De rechtbank is van oordeel dat de belangen van de heer [naam 1] en mevrouw [naam 2] in dit geval zwaarder wegen dan de belangen van de heren [naam 3] en [naam 4] . De belangen van de heer [naam 1] en mevrouw [naam 2] bij het kunnen beschikken over woonruimte spreken voor zich. Ook het belang van de heren [naam 3] en [naam 4] om maandelijks een stabiele huur betaald te krijgen en huurachterstanden in de toekomst te voorkomen, spreekt voor zich. Dit belang wordt door toewijzing van het verzoek echter niet geschaad: in de eerste plaats is er geen sprake meer van een huurachterstand, deze is namelijk voldaan.

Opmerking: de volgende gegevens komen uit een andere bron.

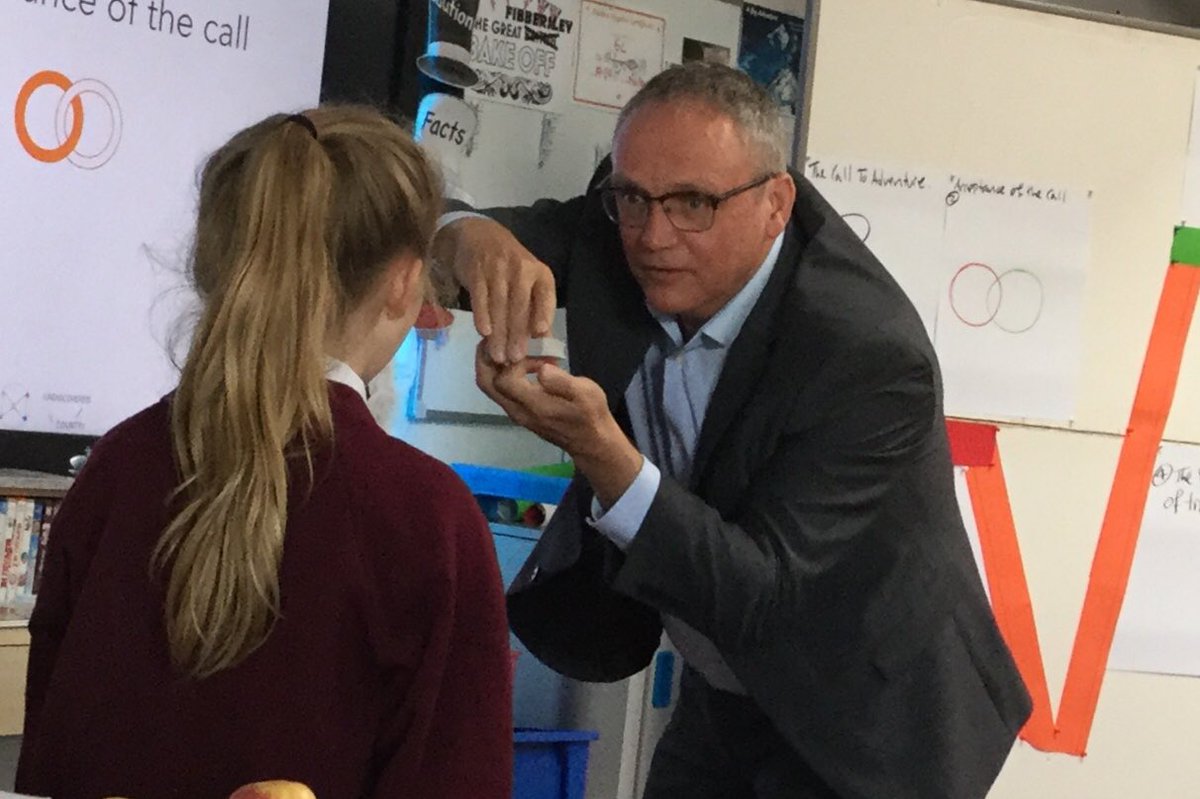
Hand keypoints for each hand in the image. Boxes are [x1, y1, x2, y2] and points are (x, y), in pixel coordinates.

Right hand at [434, 216, 555, 363]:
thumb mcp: (528, 281)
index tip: (540, 334)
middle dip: (517, 334)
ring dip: (499, 332)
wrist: (479, 236)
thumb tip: (542, 343)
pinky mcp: (476, 271)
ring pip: (499, 305)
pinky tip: (483, 333)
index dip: (543, 313)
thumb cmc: (509, 268)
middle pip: (519, 305)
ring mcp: (497, 269)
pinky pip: (480, 297)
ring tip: (498, 355)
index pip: (544, 295)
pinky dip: (482, 316)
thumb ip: (534, 308)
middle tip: (514, 359)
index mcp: (540, 273)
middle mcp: (521, 269)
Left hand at [476, 344, 642, 505]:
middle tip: (499, 337)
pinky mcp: (519, 411)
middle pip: (486, 383)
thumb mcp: (586, 394)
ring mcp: (516, 412)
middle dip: (486, 358)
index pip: (504, 380)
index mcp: (533, 406)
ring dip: (494, 364)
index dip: (512, 360)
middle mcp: (518, 410)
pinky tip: (525, 361)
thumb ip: (562, 382)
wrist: (590, 443)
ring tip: (513, 346)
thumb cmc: (591, 416)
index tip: (532, 352)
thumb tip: (541, 369)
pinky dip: (504, 371)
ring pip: (490, 387)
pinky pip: (501, 389)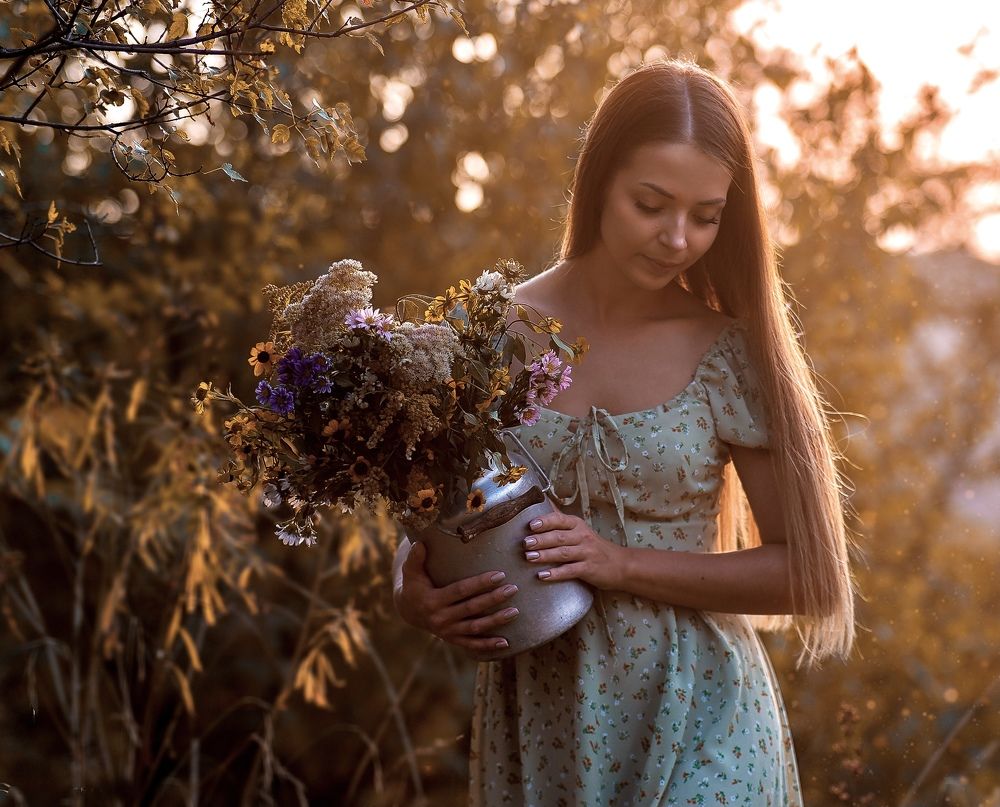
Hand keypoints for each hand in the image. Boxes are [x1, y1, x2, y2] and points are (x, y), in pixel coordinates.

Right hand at [394, 541, 519, 652]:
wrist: (407, 610)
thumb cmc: (414, 585)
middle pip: (472, 609)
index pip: (460, 591)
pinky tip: (505, 643)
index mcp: (433, 601)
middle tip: (513, 589)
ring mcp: (447, 631)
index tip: (500, 574)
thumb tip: (420, 542)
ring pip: (475, 628)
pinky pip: (471, 645)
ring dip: (496, 621)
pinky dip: (488, 645)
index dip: (480, 583)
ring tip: (515, 611)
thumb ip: (415, 558)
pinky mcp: (452, 639)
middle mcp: (440, 618)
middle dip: (493, 599)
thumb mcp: (411, 571)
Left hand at [523, 511, 624, 589]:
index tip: (531, 524)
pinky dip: (556, 573)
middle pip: (559, 537)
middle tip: (526, 543)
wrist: (621, 565)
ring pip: (563, 553)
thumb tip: (543, 503)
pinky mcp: (589, 569)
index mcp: (578, 525)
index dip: (546, 521)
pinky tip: (542, 575)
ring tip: (529, 557)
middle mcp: (582, 537)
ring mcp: (586, 553)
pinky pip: (570, 571)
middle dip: (541, 539)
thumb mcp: (580, 530)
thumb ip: (561, 520)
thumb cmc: (595, 547)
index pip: (560, 520)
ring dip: (545, 555)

Gebleken is verder dat de lopende huur vanaf mei 2024 is betaald en via budgetbeheer is voldoening van de maandelijkse huurbetaling voldoende gegarandeerd. Tevens wordt gekeken naar onderbewindstelling van de heer [naam 1] waardoor gezorgd wordt voor een stabiele financiële situatie in de toekomst. Daar komt bij dat ook de heren [naam 3] en [naam 4] gebaat zijn bij een geslaagde minnelijke regeling en die is alleen mogelijk in (voldoende) stabiele, niet bedreigende omstandigheden.
2.9.
De rechtbank zal daarom het verzoek toewijzen. Daarmee wordt de heer [naam 1] en mevrouw [naam 2] de gelegenheid geboden om het minnelijke traject voort te zetten met als doel om met hun schuldeisers een regeling voor de schulden te bereiken en/of het minnelijke traject af te ronden.
2.10.
De heer [naam 1] en mevrouw [naam 2] hebben ook een WSNP-verzoek ingediend. Op het WSNP-verzoek kan nog niet worden beslist, omdat het minnelijke traject nog niet is afgerond. De wet schrijft voor dat de schuldhulpverlener uiterlijk vier weken voor het aflopen van de getroffen voorziening verslag uitbrengt aan de rechtbank (artikel 287b lid 6 Fw). Na ontvangst van dit verslag en een compleet WSNP-verzoek zal de behandeling van dat verzoek worden ingepland.

3.De beslissing

De rechtbank:
  • verbiedt de heren [naam 3] en [naam 4] tot ontruiming van de woning op het adres [adres] te [woonplaats] van de heer [naam 1] en mevrouw [naam 2] over te gaan;
  • bepaalt dat deze voorziening slechts geldt onder de voorwaarde dat
  • bepaalt dat deze voorziening geldt totdat de uitspraak op het WSNP-verzoek in kracht van gewijsde is gegaan of dit verzoek is ingetrokken;
- bepaalt dat de voorziening in ieder geval vervalt na verloop van
zes maanden;
- bepaalt dat uiterlijk vier weken voor voornoemde datum door de schuldhulpverlener verslag zal worden uitgebracht als bedoeld in artikel 287b, zesde lid, Fw.
Dit is een beslissing van mr. A.C.M. Höppener, rechter, in samenwerking met A. van Groningen Schinkel, griffier. Deze beslissing is in het openbaar uitgesproken op 4 juli 2024.